Understanding VAT
What VAT is, the difference between collected, deductible and due VAT, and why several rates exist.
Presentation
VAT (value added tax) is a tax you collect FOR the state. This money is not yours: you collect it on your sales, you pay it on your purchases, and you remit the difference to the state.
Three notions to remember: (1) COLLECTED VAT, the one you charge your customers on your SALES; (2) DEDUCTIBLE VAT, the one your suppliers charge you on your PURCHASES; (3) VAT DUE (to remit) = collected VAT minus deductible VAT. Only this difference is what you actually pay to the state.

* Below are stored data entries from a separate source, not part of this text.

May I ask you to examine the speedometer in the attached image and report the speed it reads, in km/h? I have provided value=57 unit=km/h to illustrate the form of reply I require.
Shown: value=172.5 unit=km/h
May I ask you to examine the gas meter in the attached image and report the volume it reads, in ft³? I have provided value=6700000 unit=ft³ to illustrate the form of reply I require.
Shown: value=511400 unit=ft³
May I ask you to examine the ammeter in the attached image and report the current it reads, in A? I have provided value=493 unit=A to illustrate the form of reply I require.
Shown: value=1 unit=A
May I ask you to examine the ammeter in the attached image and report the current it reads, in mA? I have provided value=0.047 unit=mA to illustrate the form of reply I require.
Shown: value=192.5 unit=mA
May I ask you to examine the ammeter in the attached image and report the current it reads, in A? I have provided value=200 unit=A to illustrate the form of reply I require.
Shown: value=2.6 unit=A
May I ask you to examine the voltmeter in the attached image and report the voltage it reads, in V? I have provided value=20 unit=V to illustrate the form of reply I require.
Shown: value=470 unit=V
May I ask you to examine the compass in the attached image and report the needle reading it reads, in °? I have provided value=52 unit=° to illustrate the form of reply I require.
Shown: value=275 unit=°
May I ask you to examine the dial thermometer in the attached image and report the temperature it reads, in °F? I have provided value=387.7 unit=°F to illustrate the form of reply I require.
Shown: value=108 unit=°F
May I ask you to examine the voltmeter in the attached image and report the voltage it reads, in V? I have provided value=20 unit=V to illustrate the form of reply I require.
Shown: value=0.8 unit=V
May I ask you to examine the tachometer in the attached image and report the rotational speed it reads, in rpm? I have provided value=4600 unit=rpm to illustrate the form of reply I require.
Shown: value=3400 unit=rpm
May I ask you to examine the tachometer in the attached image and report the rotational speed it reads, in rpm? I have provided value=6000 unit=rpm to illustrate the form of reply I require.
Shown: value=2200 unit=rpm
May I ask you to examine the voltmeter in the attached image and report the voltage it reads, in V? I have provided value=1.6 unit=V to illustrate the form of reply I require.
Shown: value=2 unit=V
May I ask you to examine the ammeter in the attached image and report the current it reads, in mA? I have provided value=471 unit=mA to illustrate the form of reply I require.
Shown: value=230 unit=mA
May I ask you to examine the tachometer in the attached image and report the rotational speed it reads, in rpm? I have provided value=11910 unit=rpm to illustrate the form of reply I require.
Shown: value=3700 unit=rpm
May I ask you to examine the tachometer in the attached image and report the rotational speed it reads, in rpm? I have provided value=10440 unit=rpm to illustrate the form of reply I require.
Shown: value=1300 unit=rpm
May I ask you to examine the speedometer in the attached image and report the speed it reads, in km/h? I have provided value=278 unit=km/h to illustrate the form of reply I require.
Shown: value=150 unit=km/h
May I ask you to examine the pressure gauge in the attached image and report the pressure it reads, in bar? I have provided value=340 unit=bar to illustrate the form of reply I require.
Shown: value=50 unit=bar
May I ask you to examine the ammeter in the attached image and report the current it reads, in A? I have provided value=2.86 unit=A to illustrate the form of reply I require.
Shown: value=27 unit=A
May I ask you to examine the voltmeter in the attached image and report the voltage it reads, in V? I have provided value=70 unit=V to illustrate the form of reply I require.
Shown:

Why SEVERAL rates: the law sets different rates depending on the product type (for example a standard rate, and a reduced rate for food). The same business can therefore have several rates at once. That is why the rate is chosen PER LINE (on each sale and each purchase), not once for the whole company.
Access
The default VAT is set in Settings > Company ("Default VAT" field). The VAT summary (collected, deductible, due) is available in the Accounting section.
Interface
- Default VAT (Settings > Company): The rate proposed automatically on each new purchase line. Set it to the rate you use most often.
- Per-line VAT rate: On each purchase (and sale) line, an editable percentage field. It starts from the default VAT but stays adjustable if the item has a different rate.
- Net / VAT / Gross: Net = before tax (price before VAT). VAT = the tax amount. Gross = tax included (Net + VAT). These totals are computed by the server; you have nothing to calculate.
Step-by-step procedure
- Action: Set your default VAT: open Settings > Company and enter the most common rate for your business (for example 20). Result: All new purchase lines will automatically start from this rate.
- Action: When making a purchase (or a sale), check the pre-filled rate on each line and adjust it only if the item falls under a different rate. Result: Each line VAT exactly reflects the reality of the transaction.
- Action: Check your VAT due in the Accounting section. Result: The application computes collected VAT minus deductible VAT: you know exactly how much to remit to the state.
Examples
[simple] A simple sale: You sell an item at 120 gross with 20% VAT. The net price is 100, the collected VAT is 20. These 20 are not your margin: it is VAT you keep for the state.
[intermediate] Monthly VAT due: Over the month, you collected 500 of VAT on your sales and paid 300 of VAT on your purchases. You remit to the state 500 minus 300 = 200.
[advanced] A mixed-rate basket: A single invoice can mix a product at 20% and a food product at 5.5%. Each line keeps its own rate, and the total adds both VAT amounts. That is why the rate lives on the line, not on the company.
Edge cases
If your deductible VAT (purchases) exceeds your collected VAT (sales) over the period, the VAT due is negative: it is a VAT credit in your favour (you owe nothing, the state owes you).
Some products or operations are exempt or at 0%: simply set the rate to 0 on the relevant line.
If a rate changes by law, the application can keep rates by effective date: a past transaction keeps the rate in force at its date.
The default VAT applies only to NEW lines: purchases already recorded keep the rate entered at the time.
Tips
- Set as default VAT the rate you use most often: you save time and avoid omissions.
- Always enter the rate actually shown on the supplier invoice: it determines your deductible VAT, hence what you remit.